Prose Sketch: Who Am I? Page One, As E-Mailed To JustSandi from Eve Adam
I grew up on twenty-five acres in Maryland.
It was a small plot of land compared to what most of my classmates had, because they tended to be in farm families.
My grandfather (step-grandfather, but I didn't call him that) was a lawyer for the Interstate Commerce Commission in Washington D.C. He was a hearing examiner, which is like a judge, working on railroad law cases. I don't remember any time that he was ever unemployed, or ever working for any other company or department. It was the depression, and then World War II. Although I was aware of the war effort and how we were all growing victory gardens, I did not realize how important his hobby of growing fruits and vegetables and milking our cow, actually helped us not feel the pinch of the depression the way other people did. I was not aware of the problems so many were facing.
He used to spend a lot of time mowing the lawn around the house. By the time he finished the whole lawn, the first part would have grown enough to need mowing again. He never complained; about anything, actually. He was a saint: patient, kind, wise, etc., and not the least dictatorial. He is the one who named me "Sunshine." I was too young to remember how it started, but I was told later (by a family member who witnessed it) that one morning at the breakfast table, as his back was to the window, he said, "I have sunshine in back of me, and Sunshine in front of me." From then on, he, my mother, my grandmother, my aunts and uncles on my mother's side ALL called me Sunshine until they died.

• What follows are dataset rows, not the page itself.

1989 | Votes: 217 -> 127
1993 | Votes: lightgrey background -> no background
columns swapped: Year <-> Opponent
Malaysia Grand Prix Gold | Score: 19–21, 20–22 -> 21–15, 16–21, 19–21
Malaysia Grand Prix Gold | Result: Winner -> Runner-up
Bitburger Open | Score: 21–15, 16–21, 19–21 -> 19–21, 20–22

At school I was known as Phyllis, and my mother occasionally lovingly called me "Phyllis Eve." (Not the whole name in anger, as with some parents.) We had a large house which had been a Southern plantation house about a hundred years before. When we obtained it, we rented a short while as it was being brought up-to-date. We had to put in indoor plumbing and do other remodelling. Of course I was only three, so I didn't have much to do with the work. I remember when the cement that held the stones of the new front porch was poured, they had me place my thumb print in the wet cement. I thought about that thumb print and looked at it off and on for years, until I was aware that the size of the impression was more like a little finger than a thumb. I was much larger when I moved out than when I moved in. When I was seventeen I left Maryland to go to college in California.
Now my parents, grandparents, aunts and uncles are all deceased on both my mother's and father's sides. I am the oldest of the cousins on either side. I will be seventy in August. Seventy "sounds" old to me, but I don't feel old. Age thirty was actually more traumatic as a milestone reached. I just inwardly laugh at the meaning we have had for "seventy."
I look back on the time when I used to play in the pine trees and climb the apple trees, or when I was quite young and could hide or relax in a small space inside our large lilac bush. I loved to swing on one or the other of the swings we had attached to trees in the yard.
There were no stores nearby, so I didn't pester the adults to buy things for me. We did not have television, so I learned to read well by reading the children's classics someone had given me second-hand. I got them all at once, and had my own bookshelf for them. I sometimes played with my cousins or occasionally a neighbor, but much of the time I was alone, appreciating the nature around me. It was beautiful there.